Zynga, meanwhile, is making moves to wean itself from Facebook as a platform where most of its customers play its games. In October, Zynga discussed plans for its own platform, code-named Project Z. Zynga has a deal with Facebook that runs through 2015. Pincus has also negotiated a deal that led to buy a 3 percent stake in Zynga.

In five years, during the bite of a financial crisis, Andreessen said Pincus "built the most important video-gaming company in the world. He trained a new generation of consumers on new games.
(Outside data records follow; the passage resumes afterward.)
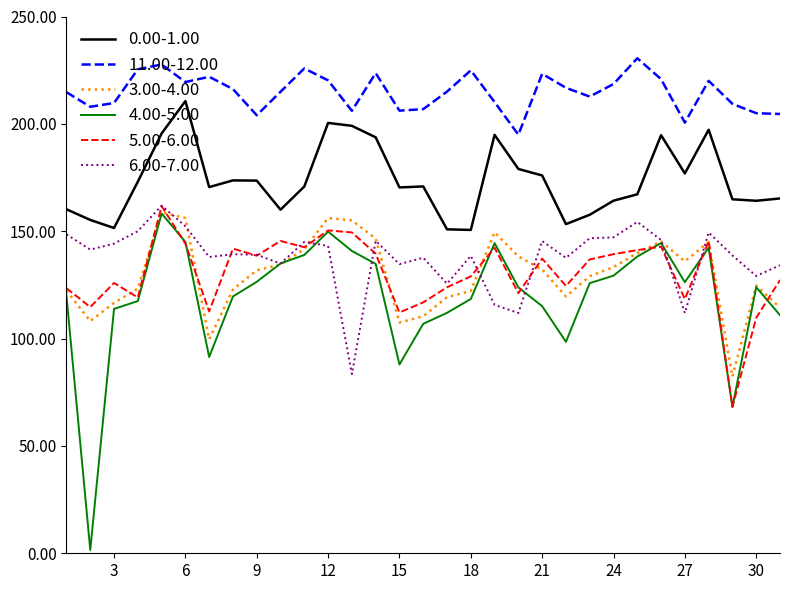

True or false: 6.00-7.00 and 0.00-1.00 cross at least once.

False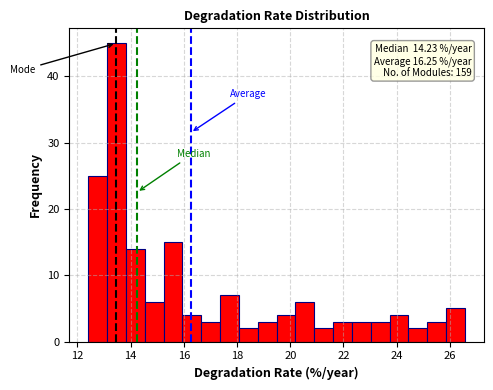

Read against the x-axis, roughly where is the centre of the tallest bar?

13.4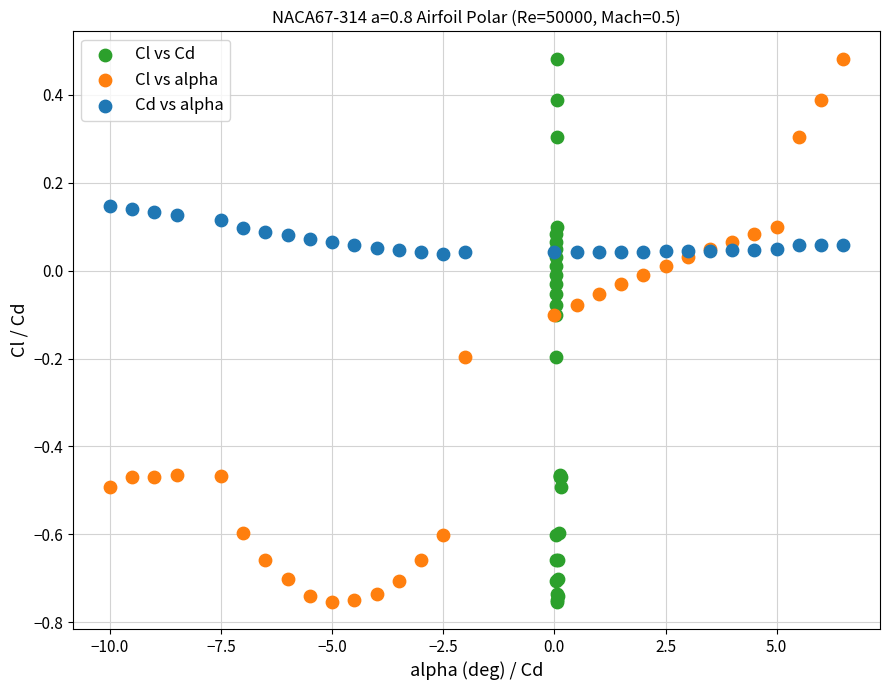

What are all the series names shown in the legend?

Cl vs Cd, Cl vs alpha, Cd vs alpha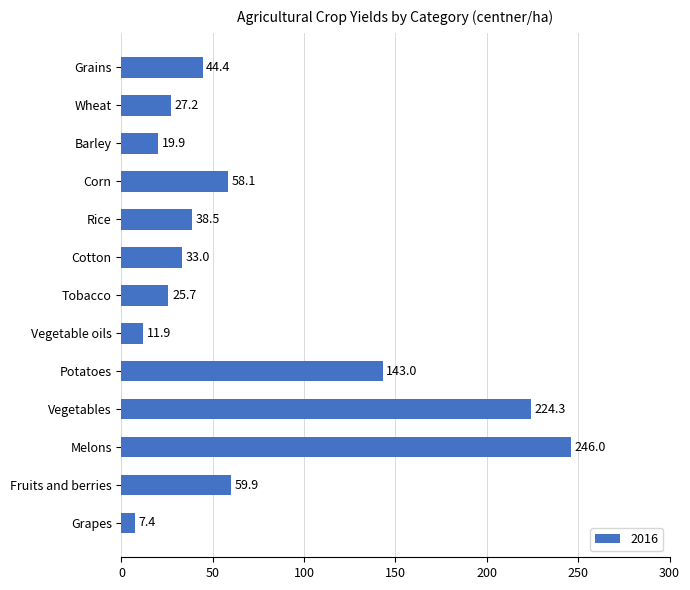

Where is the data nearest to the value 126?

Potatoes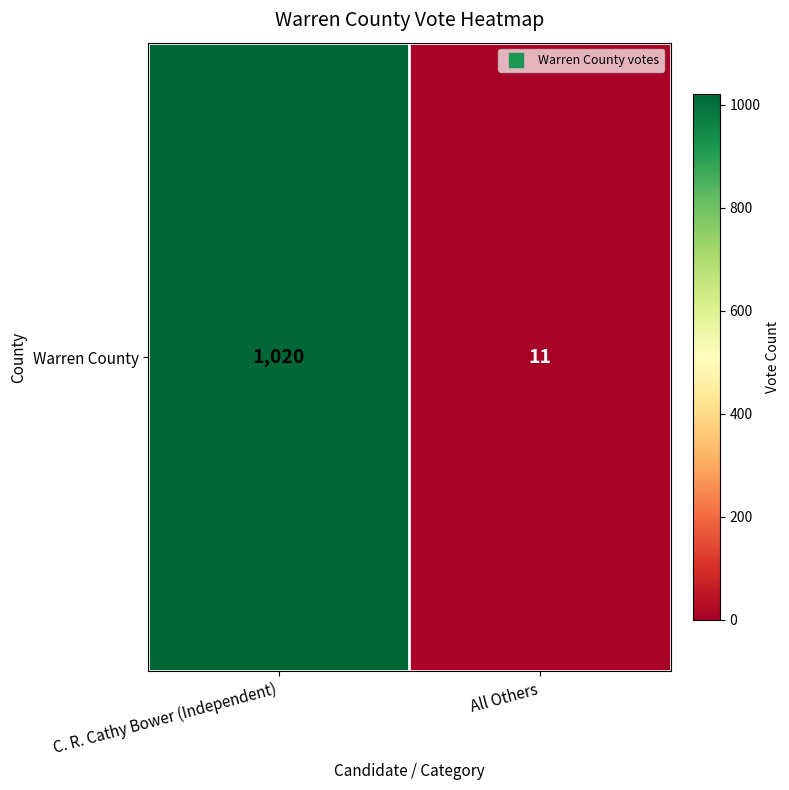

What is the sum of all values?

1031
And he created a new business model" with the sale of virtual goods.

"He is committed to growing Zynga into a leader in casual gaming," said Jeffrey Katzenberg, of DreamWorks Animation, which has done marketing deals with Zynga. "This is a world that is in its infancy. These are its earliest days, and we have yet to see its full potential."

Pincus has proven critics wrong, said Andreessen, who expects him to aggressively expand Zynga worldwide in the next decade.

Said Pincus: "This is the first inning in what we all need to do. That is build world-changing products in the next 10 years, and make (social) play a daily habit."